I am trying to simplify the expression $2\cos^{2}6x-1$.
The book got the answer of $\cos 12 x$ by doing $2\cos^{2}6x-1 = \cos2\left(6x\right) = \cos12x$
It said the double angle is $12x$. I don't know how $2\cos^{2}6x-1$ got to $\cos2\left(6x\right)$, can anyone explain how this works?
It said it used cosine of double-angle formula, but I am not sure how it got the answer.
$$\cos(2\theta) = \cos^2(\theta) - \sin^2(\theta) = 2\cos^2(\theta) - 1$$ Since $\cos^2(\theta) + \sin^2(\theta) = 1$
To prove the cosine double angle identities, we need the sum identity for cosine. That is, $\cos(x+y) = \cos x\cos y - \sin x \sin y.$ For a proof of this, see the picture below.
Now taking $y=x$, we get $\cos(2x) = \cos^2x - \sin^2x$. Now since $\sin^2x + \cos^2x = 1$, we have $\cos(2x) = \cos^2x - (1-\cos^2 x)$.

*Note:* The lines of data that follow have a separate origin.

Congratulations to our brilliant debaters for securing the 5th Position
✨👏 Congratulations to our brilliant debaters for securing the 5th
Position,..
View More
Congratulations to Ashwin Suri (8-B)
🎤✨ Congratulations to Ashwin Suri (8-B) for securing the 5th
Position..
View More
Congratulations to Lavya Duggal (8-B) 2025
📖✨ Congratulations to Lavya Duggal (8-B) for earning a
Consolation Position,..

Simplifying, we have $\cos(2x) = 2\cos^2x - 1.$
I get:
$$2cos^2(6x)-1=cos(12x)$$
Verify the identity:
$$2*\frac{1+cos(12x)}{2}-1{=}cos(12x)$$ $$1+cos(12x)-1=cos(12x)$$ $$cos(12x)=cos(12x)$$
Now the left hand side and right hand side are identitcal!